• [EXCERPT TO READ]
((

Kashmir: Mist of Magic and Haze of Hard Reality

Some memories have sharp edges when viewed up close, like tiles in a mosaic. Their meaning can be unclear. But as time creates distance between us and our experiences, a picture comes into focus and some of the sharp edges of those memories are smoothed over.

I’ve been thinking about this with respect to two trips I have taken to the Kashmir Valley, one sixteen years ago and the other just a few weeks passed. It’s easy for me to talk about the first trip. I’ve stepped back from the mosaic and a kind of picture has emerged. As for the latter, I will have to describe a few individual tiles see what emerges.

Magic of the past

My first visit to Kashmir was in April of 2008. I had an academic interest: I’d been teaching on a U.S. high school exchange program in nearby Ladakh. Our curriculum touched on Kashmir and the dispute over the region between India and Pakistan, into which the Kashmiri people were embroiled. 

I didn’t expect that I could ignore lasting signs of the conflict during my visit – like India’s military presence – in favor of an illusory vision of a hidden paradise. And yet I admit that in addition to my studious interest I brought a touch of romanticization with me.

I had a bit of help. Along with my students I had recently read Salman Rushdie’s magical realistic spin on the Kashmir conflict, Shalimar the Clown, from which one may easily draw fantastic notions of the region, both bright and dark. I also love Led Zeppelin’s tune Kashmir, which (though written without any members of the band having visited the region) invites dreamy or even hallucinatory thoughts. 

Srinagar and the Jhelum River

Checkpoints and Zoji-La

Our taxi departed Kargil, Ladakh at midnight that night back in 2008. We were bound for the precipitously winding road over Zoji-La, the Himalayan mountain pass connecting Ladakh and Kashmir. Our destination was Srinagar, the summer capital of Jammu and Kashmir. At the time J&K was an Indian state with special status and its own constitution. Today it is a union territory centrally administered from Delhi, which revoked the region’s special status in 2019.

Snow cutting vehicles had cleared the pass after heavy snowfall. Sometime during that dark, near-sleepless night in the back of the taxi I opened an eye to discover that we were driving between walls of snow twice the height of our vehicle. I tried to doze, looked out again and the strange image of the white snow wall repeated itself just a few feet from the window vibrating against my head.

Security is everywhere in Kashmir and Ladakh but there can be an informality to it that often constitutes the Indian bureaucracy. At some forgotten hour we pulled over at a checkpoint and entered a small, dimly lit room. A lone security officer was lying on a cot beside a still-burning hookah. After an unhurried puff of scented tobacco he entered our passport details into a battered notebook. A second puff and he wished us a safe journey while returning to a reclining position. Before long we reached another checkpoint and a similar scene ensued, like a recurring dream.

Dal Lake and Abdul

Through this dream my companion and I traveled by night, reaching the city at dawn. Our bags were not yet out of the jeep and on our shoulders when an auto rickshaw driver approached and we arranged transport to Dal Lake to see the floating vegetable market by shikara. I leaned back against the cushions, my mind a mist of fatigue from the night’s drive. The lapping of the lake against the boat was sedating. Vegetable sellers lifted burlap from products piled in their passing shikaras as if offering a glimpse at something forbidden. Thus the dream continued in the fog of the morning.

))

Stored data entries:
((

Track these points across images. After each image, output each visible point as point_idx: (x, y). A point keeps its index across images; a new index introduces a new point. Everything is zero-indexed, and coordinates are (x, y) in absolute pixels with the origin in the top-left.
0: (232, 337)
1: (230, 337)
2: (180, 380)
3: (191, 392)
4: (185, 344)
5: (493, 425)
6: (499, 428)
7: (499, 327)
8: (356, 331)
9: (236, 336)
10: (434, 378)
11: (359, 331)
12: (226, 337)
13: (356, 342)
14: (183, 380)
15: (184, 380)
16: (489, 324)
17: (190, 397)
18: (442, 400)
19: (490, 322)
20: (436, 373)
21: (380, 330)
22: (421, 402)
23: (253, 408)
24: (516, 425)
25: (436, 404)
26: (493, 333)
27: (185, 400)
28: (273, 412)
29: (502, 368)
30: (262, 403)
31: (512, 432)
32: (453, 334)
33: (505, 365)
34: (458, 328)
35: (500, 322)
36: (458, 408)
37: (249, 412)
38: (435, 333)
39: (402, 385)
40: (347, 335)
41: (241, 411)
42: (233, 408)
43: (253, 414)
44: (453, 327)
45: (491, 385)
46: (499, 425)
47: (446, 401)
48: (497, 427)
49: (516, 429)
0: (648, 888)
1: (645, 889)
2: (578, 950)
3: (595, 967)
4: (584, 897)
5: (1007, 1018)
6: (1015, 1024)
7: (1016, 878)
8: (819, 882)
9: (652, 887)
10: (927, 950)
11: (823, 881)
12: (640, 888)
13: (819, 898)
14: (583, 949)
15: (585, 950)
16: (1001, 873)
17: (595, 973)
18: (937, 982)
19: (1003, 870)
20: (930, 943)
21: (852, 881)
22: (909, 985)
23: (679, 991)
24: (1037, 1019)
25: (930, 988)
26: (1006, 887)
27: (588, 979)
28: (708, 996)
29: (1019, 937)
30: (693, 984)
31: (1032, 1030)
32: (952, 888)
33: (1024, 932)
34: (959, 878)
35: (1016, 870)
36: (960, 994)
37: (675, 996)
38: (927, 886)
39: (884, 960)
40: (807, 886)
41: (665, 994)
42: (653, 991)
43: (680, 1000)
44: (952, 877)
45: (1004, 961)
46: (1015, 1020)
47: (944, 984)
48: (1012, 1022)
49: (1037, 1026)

))
((

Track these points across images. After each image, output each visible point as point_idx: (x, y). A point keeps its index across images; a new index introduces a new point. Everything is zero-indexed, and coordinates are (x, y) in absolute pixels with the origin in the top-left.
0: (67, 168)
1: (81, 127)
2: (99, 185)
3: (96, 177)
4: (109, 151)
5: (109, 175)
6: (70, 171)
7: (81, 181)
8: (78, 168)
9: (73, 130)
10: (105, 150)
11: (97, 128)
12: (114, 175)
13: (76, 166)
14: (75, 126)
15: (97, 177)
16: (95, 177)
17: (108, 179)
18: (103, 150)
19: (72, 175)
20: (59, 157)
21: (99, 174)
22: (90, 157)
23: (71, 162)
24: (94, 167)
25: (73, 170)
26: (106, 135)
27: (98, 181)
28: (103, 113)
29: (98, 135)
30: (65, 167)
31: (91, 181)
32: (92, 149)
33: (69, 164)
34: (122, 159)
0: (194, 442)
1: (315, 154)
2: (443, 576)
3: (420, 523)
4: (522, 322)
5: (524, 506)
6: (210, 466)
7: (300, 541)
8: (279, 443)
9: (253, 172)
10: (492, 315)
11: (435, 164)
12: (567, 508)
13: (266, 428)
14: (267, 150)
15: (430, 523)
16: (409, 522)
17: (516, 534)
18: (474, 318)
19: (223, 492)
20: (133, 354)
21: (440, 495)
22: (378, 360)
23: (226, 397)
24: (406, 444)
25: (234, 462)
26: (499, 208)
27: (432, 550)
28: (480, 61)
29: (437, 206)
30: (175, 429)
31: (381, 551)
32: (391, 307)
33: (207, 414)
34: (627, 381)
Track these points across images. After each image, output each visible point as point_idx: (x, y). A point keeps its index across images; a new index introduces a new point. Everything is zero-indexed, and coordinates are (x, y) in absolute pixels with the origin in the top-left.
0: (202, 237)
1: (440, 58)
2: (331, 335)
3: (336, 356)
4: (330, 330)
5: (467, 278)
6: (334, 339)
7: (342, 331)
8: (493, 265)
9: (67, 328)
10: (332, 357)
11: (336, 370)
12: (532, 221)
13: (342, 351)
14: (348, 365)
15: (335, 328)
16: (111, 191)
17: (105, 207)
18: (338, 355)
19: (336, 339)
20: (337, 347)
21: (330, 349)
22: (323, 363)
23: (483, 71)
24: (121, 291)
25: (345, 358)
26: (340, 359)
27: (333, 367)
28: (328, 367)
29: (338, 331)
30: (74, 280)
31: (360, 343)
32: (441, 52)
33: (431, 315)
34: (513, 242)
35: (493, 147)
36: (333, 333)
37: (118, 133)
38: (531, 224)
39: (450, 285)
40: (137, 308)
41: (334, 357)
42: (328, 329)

))
((

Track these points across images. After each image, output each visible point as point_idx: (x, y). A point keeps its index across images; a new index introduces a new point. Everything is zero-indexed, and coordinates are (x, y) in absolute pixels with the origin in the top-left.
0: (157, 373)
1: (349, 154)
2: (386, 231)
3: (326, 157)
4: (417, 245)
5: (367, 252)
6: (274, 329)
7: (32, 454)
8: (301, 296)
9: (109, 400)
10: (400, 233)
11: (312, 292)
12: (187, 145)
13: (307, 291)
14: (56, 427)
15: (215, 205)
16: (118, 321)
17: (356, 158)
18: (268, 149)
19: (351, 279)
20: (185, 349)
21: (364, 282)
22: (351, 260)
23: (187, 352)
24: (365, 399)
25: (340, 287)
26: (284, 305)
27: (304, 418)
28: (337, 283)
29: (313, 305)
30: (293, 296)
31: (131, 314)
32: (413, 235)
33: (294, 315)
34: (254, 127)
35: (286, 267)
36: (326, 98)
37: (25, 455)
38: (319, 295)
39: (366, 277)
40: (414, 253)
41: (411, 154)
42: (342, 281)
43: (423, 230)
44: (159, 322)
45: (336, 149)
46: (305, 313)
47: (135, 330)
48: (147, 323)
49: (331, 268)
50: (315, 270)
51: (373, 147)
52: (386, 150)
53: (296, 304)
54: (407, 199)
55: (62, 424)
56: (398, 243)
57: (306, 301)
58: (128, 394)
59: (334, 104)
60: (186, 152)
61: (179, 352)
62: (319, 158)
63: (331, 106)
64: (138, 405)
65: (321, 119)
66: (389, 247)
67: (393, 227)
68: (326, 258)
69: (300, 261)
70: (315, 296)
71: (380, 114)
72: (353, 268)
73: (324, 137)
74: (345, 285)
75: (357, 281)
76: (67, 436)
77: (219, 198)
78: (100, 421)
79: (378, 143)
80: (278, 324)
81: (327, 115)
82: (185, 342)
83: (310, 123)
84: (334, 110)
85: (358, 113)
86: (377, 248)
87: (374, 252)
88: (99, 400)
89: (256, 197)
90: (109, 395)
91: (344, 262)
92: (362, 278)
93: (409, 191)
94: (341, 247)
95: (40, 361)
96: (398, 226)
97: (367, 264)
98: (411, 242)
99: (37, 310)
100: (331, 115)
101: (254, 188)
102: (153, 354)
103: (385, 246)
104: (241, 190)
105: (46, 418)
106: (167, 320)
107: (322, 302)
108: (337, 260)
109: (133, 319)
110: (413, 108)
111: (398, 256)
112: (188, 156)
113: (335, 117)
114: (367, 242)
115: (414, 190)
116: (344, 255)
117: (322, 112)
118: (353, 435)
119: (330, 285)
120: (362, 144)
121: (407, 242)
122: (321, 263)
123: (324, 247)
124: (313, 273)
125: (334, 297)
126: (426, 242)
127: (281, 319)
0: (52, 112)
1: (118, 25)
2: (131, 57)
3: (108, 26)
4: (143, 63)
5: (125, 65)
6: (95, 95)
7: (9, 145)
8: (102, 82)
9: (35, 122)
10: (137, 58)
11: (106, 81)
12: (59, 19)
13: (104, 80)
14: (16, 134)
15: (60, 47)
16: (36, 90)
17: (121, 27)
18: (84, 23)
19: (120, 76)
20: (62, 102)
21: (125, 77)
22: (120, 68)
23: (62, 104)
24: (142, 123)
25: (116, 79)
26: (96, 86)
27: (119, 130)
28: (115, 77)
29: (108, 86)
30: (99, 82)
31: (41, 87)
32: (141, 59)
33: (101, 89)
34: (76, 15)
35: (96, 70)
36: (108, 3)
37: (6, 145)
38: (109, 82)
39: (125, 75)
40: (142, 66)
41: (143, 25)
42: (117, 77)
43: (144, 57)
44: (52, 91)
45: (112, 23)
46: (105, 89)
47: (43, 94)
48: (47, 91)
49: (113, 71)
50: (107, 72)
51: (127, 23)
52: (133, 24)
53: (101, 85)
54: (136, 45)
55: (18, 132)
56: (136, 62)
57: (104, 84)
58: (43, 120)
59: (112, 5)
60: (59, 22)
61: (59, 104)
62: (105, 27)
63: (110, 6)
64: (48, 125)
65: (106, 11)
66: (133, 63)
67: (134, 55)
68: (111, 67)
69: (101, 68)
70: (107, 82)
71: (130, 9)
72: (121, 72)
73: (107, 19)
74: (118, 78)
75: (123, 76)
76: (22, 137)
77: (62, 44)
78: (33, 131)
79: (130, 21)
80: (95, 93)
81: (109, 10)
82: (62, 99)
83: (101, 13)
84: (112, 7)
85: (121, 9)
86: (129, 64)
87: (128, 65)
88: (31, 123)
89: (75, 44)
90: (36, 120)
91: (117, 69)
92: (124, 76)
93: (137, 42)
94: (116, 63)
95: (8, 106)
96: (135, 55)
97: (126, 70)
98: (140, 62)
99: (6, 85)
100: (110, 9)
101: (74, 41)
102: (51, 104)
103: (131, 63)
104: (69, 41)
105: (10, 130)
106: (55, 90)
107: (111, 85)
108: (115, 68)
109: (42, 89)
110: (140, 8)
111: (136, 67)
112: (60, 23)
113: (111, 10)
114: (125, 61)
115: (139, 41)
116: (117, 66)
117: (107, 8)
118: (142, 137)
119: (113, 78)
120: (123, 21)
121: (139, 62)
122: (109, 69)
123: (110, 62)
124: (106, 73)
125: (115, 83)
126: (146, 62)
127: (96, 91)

))

• [EXERCISE SET]
**A)** Translate this sentence from the Kashmir travel essay into Spanish: "Snow cutting vehicles had cleared the pass after heavy snowfall."
**B)** According to the Kashmir travel essay, in what month and year did the first visit to Kashmir take place?
**C)** Write out the part of the Kashmir travel essay starting with "Kashmir: Mist of" and going on through "see what emerges.".
The stored data has no role here.

• [ANSWERS FOR THIS EXERCISE]
**A)** Vehículos quitanieves habían despejado el paso tras una intensa nevada.

**B)** April 2008.

**C)**
Kashmir: Mist of Magic and Haze of Hard Reality

Some memories have sharp edges when viewed up close, like tiles in a mosaic. Their meaning can be unclear. But as time creates distance between us and our experiences, a picture comes into focus and some of the sharp edges of those memories are smoothed over.

I’ve been thinking about this with respect to two trips I have taken to the Kashmir Valley, one sixteen years ago and the other just a few weeks passed. It’s easy for me to talk about the first trip. I’ve stepped back from the mosaic and a kind of picture has emerged. As for the latter, I will have to describe a few individual tiles see what emerges.